No obstante, el amor en aquellos calurosos tiempos guajiros era más fuerte. Don Gabriel Eligio García Martínez buscó como pudo a su amada, y la buscó, sobre todas las cosas, entre los papeles hechos basura de los telegrafistas de los pueblos. Se hizo amigo de ellos, los invitó a tomar, los regó de obsequios, sólo para que le dieran una pista, y día de por medio reunía sus monedas para enviarle un poema, el mismo poema siempre. “Aunque de mí te alejes, nunca podré olvidarte, aunque de mí te alejes, nunca veré tu faz...”.

El día de la boda, 11 de junio de 1926, Luisa Santiaga se quedó dormida. Luego murmurarían que su padre, el coronel Nicolás Ricardo Márquez, había instruido a su esposa, Tranquilina Iguarán Cotes, para que le mezclara unas pastillitas en el agua. Don Gabriel Eligio la aguardó una y dos horas y algo más, con su vestido de paño negro y su camisa de frac, apostado a las puertas de la Catedral de Santa Marta, imaginando los pasos de su novia sobre la infinita alfombra roja que llegaba a la calle. No tenía sentido irse. El orgullo lo mataba, y del orgullo pasaba a la furia, y de allí a la impotencia. ¿Qué más podría hacer? ¿Ir por ella? ¿Largarse? En el fondo, les confesaría a sus hijos alguna vez, sólo tenía dos obsesiones, y pasaba de la una a la otra indistintamente: besar a Luisa Santiaga, o irse hasta Riohacha y agarrarse a trompadas con el coronel Márquez.

De repente, sin embargo, surgió su amada. Al día siguiente, o a los dos, quedó embarazada. Ya vivía en Aracataca con su marido, rodeada por los tres indios, regalo del coronel, que la habían acompañado desde siempre. Creía en Dios, pero también en las supersticiones y los designios de las pequeñas cosas. Si le picaba la mano era porque le llegaría dinero, y si entraba en su habitación un cucarrón, con sólo verlo ella sabía de dónde provenía. A los nueve meses nació Gabriel José. “Yo deseaba con toda mi razón que él fuera abogado, pero a él, mire usté, no le interesaron las leyes”, comentó ella como por pasar, sentada en una mecedora de su casa de Manga, en Cartagena, algunos meses antes de morir. “De todas, todas formas, lo intentó, hay que admitirlo”, añadió después.

### DATOS EXTRAÍDOS

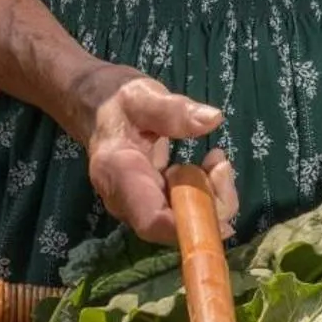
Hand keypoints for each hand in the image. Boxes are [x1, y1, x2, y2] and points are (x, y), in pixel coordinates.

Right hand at [65, 62, 239, 244]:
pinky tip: (210, 163)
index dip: (187, 226)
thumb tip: (213, 119)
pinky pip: (186, 209)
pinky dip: (206, 191)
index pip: (152, 219)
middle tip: (221, 164)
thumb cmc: (116, 101)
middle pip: (173, 226)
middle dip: (210, 204)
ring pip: (184, 221)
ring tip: (216, 158)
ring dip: (212, 196)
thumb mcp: (142, 95)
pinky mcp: (154, 202)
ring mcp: (141, 205)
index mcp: (118, 175)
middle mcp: (127, 201)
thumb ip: (174, 110)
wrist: (98, 109)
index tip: (224, 219)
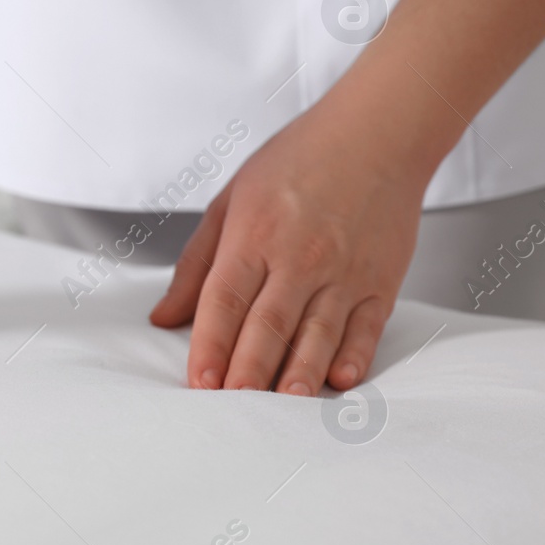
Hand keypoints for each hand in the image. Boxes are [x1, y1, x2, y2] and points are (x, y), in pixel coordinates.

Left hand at [148, 103, 431, 394]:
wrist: (375, 135)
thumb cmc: (295, 164)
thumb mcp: (230, 202)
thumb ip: (196, 265)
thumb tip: (164, 317)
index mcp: (254, 235)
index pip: (224, 301)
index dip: (210, 345)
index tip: (198, 382)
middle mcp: (299, 256)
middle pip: (268, 324)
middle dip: (248, 370)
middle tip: (232, 409)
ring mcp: (343, 270)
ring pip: (317, 332)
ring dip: (299, 373)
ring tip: (283, 407)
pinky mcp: (380, 280)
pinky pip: (366, 325)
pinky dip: (354, 354)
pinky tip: (340, 379)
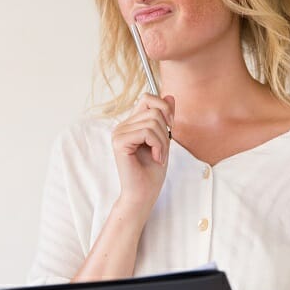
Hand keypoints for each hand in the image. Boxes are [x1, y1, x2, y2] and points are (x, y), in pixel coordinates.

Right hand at [111, 93, 175, 211]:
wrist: (143, 194)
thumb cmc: (152, 171)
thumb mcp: (164, 140)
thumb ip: (165, 119)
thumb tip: (170, 96)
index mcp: (131, 124)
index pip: (147, 98)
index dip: (164, 108)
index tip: (170, 126)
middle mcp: (122, 126)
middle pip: (153, 110)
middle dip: (165, 131)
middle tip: (162, 150)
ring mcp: (119, 133)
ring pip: (152, 121)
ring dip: (163, 141)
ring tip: (159, 156)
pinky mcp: (119, 142)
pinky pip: (146, 132)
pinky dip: (157, 145)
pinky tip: (156, 158)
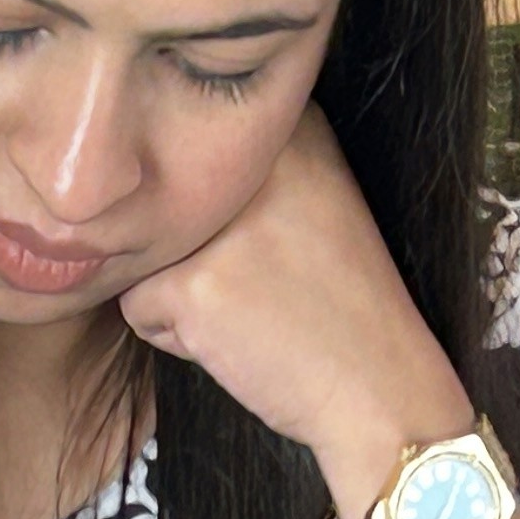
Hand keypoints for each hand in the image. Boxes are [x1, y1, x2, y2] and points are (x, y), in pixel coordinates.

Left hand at [119, 103, 470, 518]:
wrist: (380, 389)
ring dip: (180, 295)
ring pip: (148, 256)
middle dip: (196, 256)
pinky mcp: (193, 284)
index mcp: (286, 129)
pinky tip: (235, 342)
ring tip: (248, 314)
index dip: (219, 218)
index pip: (192, 158)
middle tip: (262, 288)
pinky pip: (138, 307)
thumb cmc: (343, 309)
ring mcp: (221, 223)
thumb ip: (251, 173)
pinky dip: (176, 338)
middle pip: (166, 207)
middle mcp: (250, 162)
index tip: (268, 248)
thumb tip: (156, 168)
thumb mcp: (315, 201)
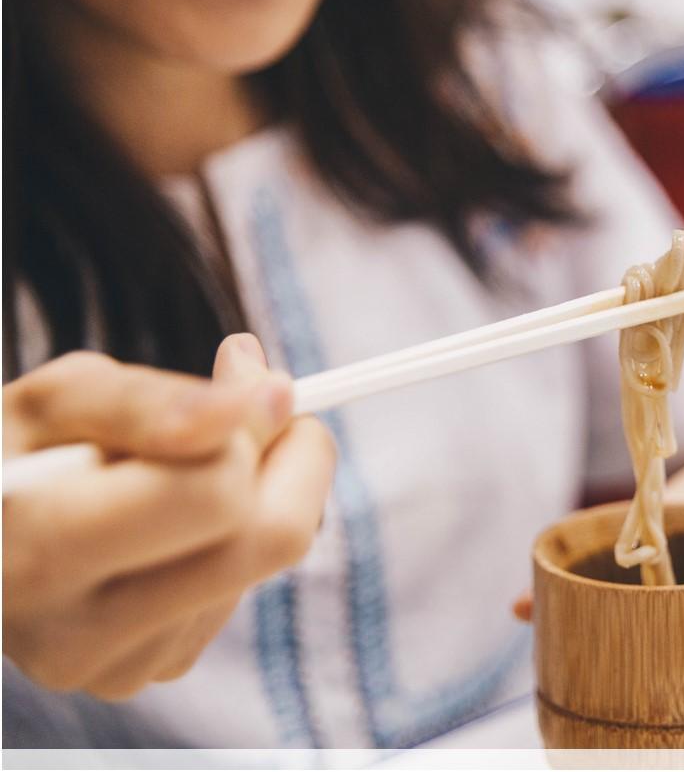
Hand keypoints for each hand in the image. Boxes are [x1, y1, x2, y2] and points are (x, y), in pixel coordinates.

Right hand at [3, 334, 335, 698]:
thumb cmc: (14, 454)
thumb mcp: (58, 400)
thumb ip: (155, 398)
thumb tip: (271, 397)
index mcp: (40, 551)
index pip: (215, 494)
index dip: (254, 424)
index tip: (249, 377)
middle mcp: (78, 633)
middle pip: (268, 540)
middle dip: (289, 460)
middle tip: (261, 410)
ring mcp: (118, 666)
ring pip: (262, 564)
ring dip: (250, 497)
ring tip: (169, 474)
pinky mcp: (149, 672)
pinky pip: (238, 593)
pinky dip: (227, 539)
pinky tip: (164, 524)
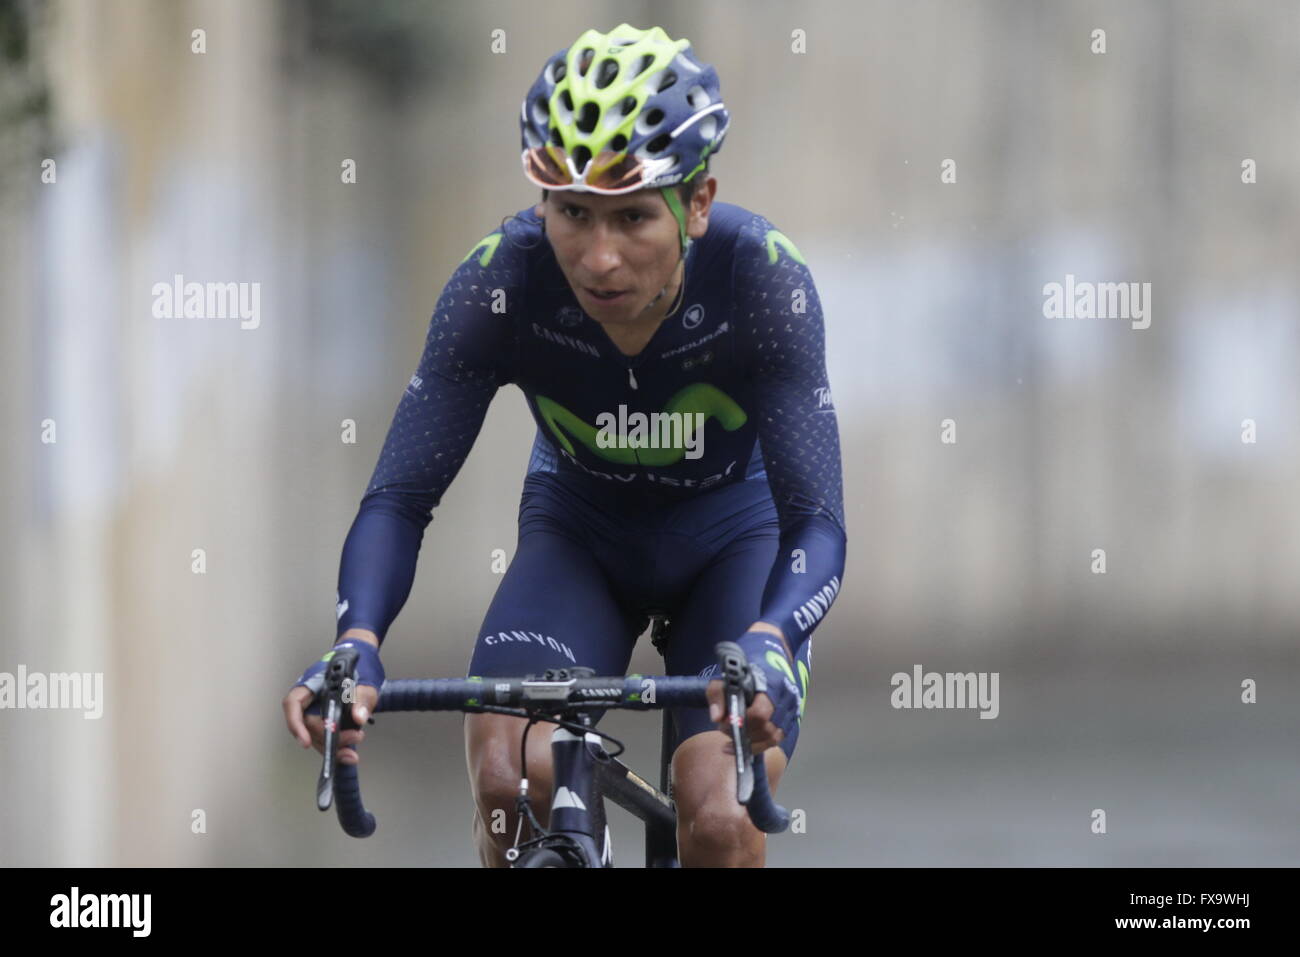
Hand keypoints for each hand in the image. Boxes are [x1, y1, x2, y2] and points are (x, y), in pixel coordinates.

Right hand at [282, 634, 383, 765]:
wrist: (366, 662)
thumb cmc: (361, 666)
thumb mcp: (366, 680)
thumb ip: (362, 697)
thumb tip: (359, 716)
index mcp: (312, 682)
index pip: (293, 703)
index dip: (296, 724)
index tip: (305, 741)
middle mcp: (310, 698)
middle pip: (307, 724)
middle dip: (326, 738)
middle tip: (352, 740)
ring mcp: (317, 709)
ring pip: (315, 734)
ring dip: (332, 747)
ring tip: (352, 753)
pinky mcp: (327, 719)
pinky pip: (324, 735)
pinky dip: (335, 745)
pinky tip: (348, 753)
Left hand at [706, 630, 801, 752]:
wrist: (771, 652)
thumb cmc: (748, 663)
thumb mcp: (726, 673)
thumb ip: (718, 694)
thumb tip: (716, 717)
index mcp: (771, 685)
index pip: (760, 713)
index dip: (741, 723)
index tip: (724, 723)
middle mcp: (786, 698)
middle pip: (767, 730)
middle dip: (744, 735)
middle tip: (724, 730)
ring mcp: (792, 708)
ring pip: (774, 738)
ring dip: (753, 744)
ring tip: (733, 741)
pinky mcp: (791, 716)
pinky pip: (778, 737)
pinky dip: (762, 743)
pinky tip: (746, 743)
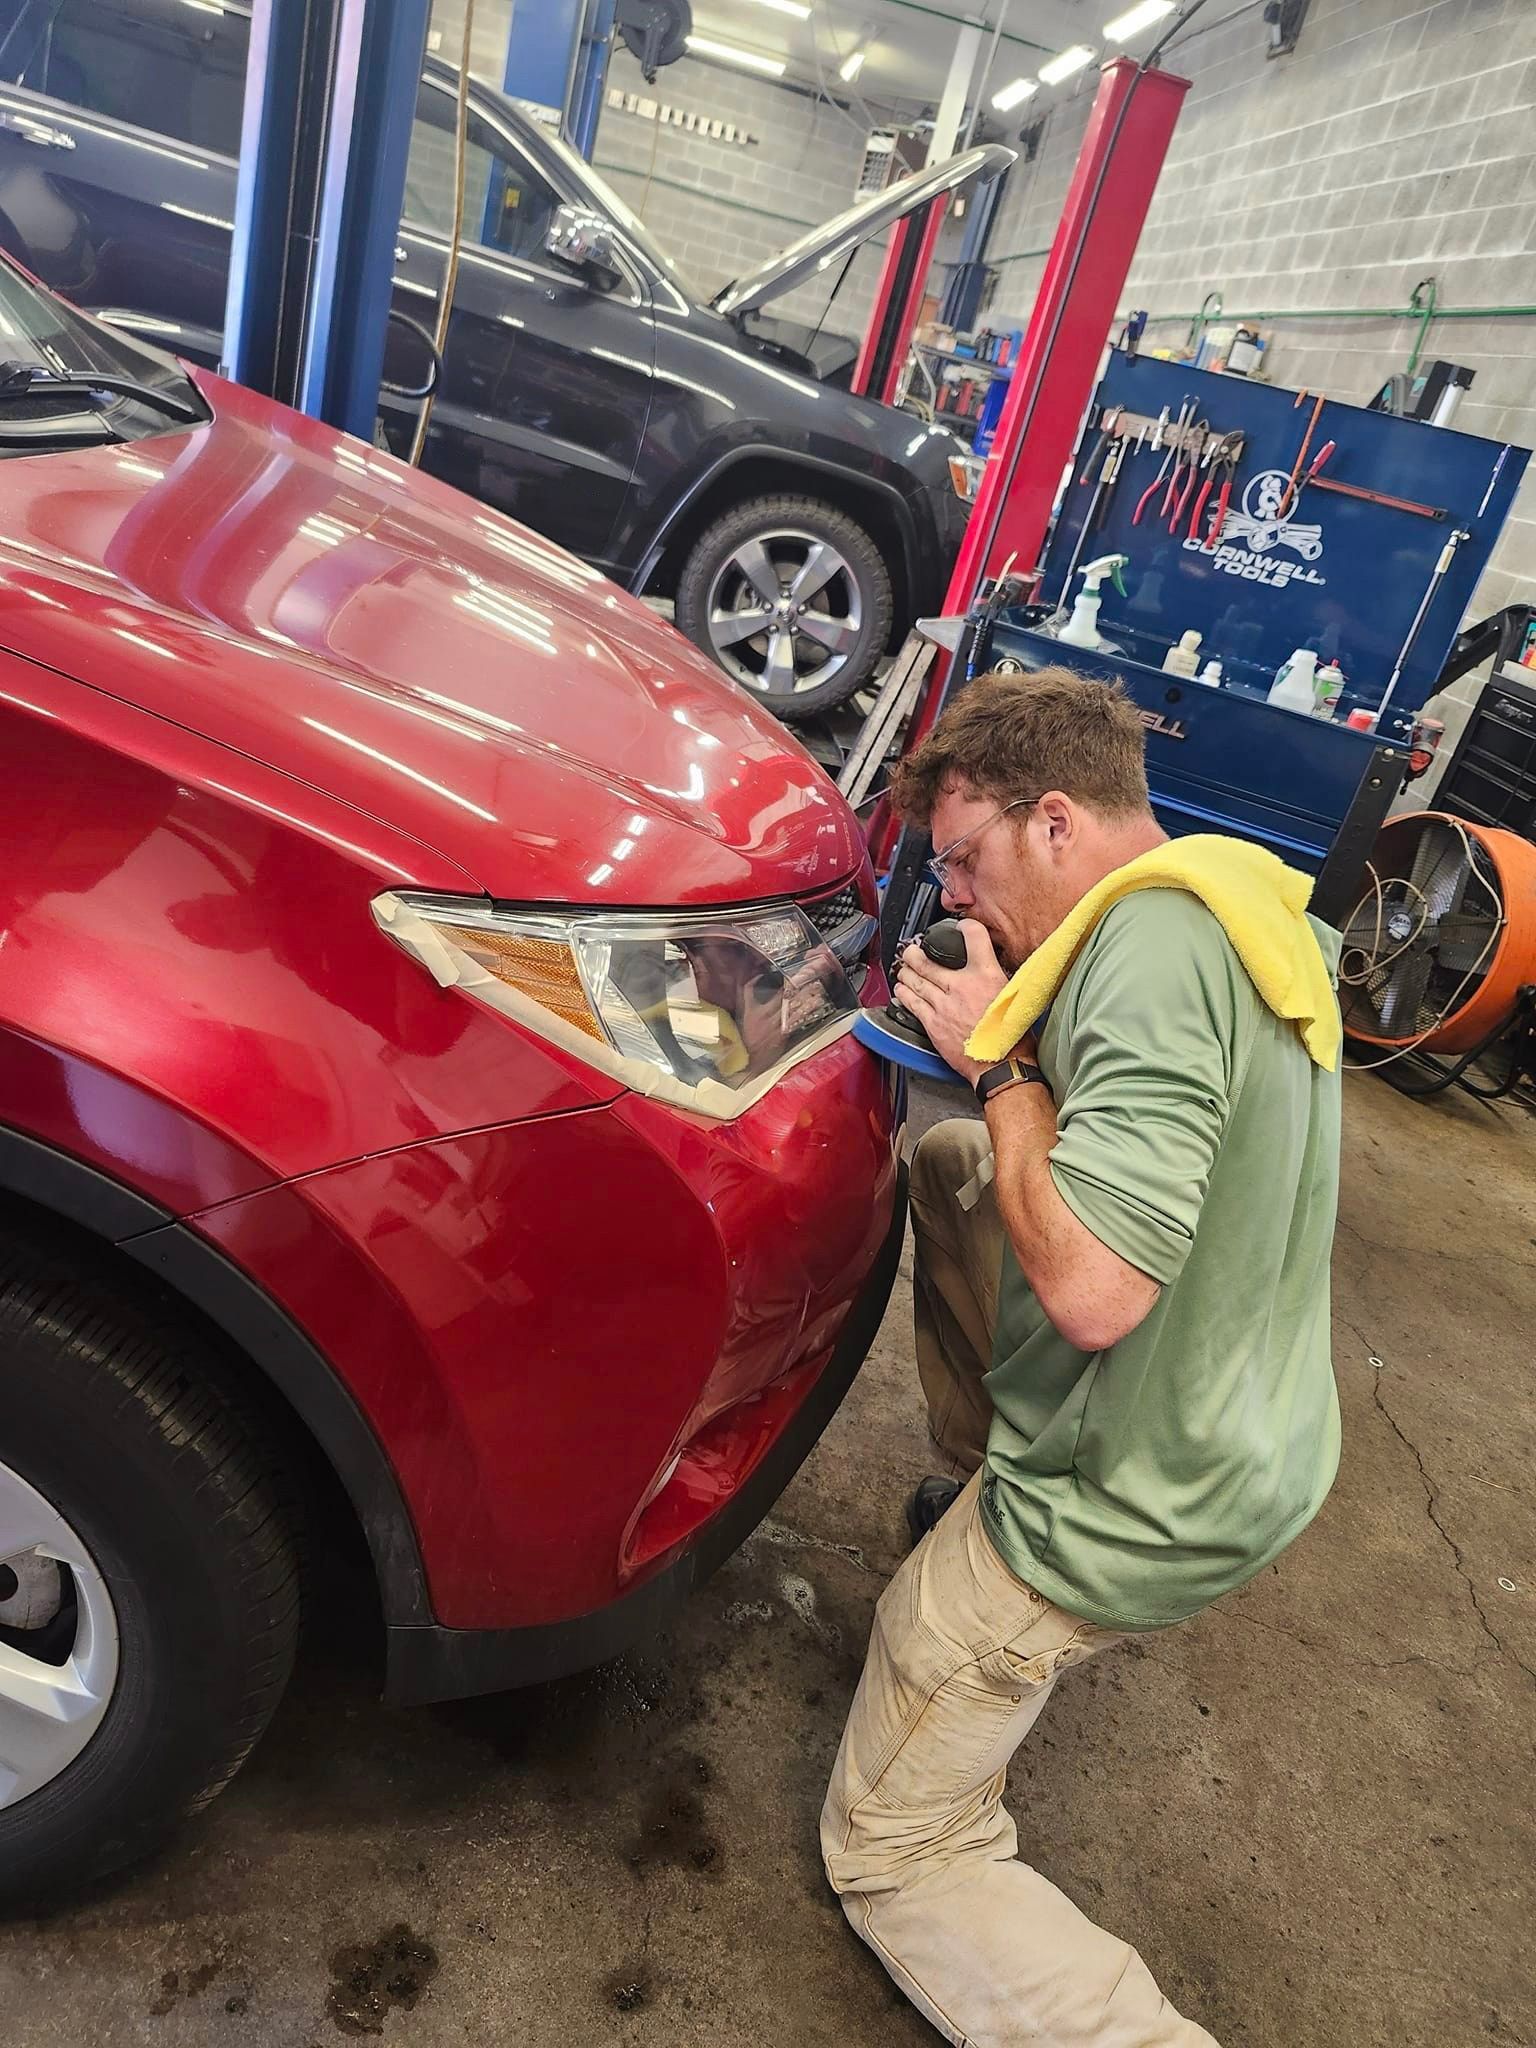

### TAREA ASIGNADA
Reproduce del fragmento sobre don Gabriel Eligio y Luisa Santiaga el tramo comprendido entre "El día de la" y "el coronel Márquez.", ambos incluidos. El material no interviene en esto.

### RESPUESTA
El día de la boda, 11 de junio de 1926, Luisa Santiaga se quedó dormida. Luego murmurarían que su padre, el coronel Nicolás Ricardo Márquez, había instruido a su esposa, Tranquilina Iguarán Cotes, para que le mezclara unas pastillitas en el agua. Don Gabriel Eligio la aguardó una y dos horas y algo más, con su vestido de paño negro y su camisa de frac, apostado a las puertas de la Catedral de Santa Marta, imaginando los pasos de su novia sobre la infinita alfombra roja que llegaba a la calle. No tenía sentido irse. El orgullo lo mataba, y del orgullo pasaba a la furia, y de allí a la impotencia. ¿Qué más podría hacer? ¿Ir por ella? ¿Largarse? En el fondo, les confesaría a sus hijos alguna vez, sólo tenía dos obsesiones, y pasaba de la una a la otra indistintamente: besar a Luisa Santiaga, o irse hasta Riohacha y agarrarse a trompadas con el coronel Márquez.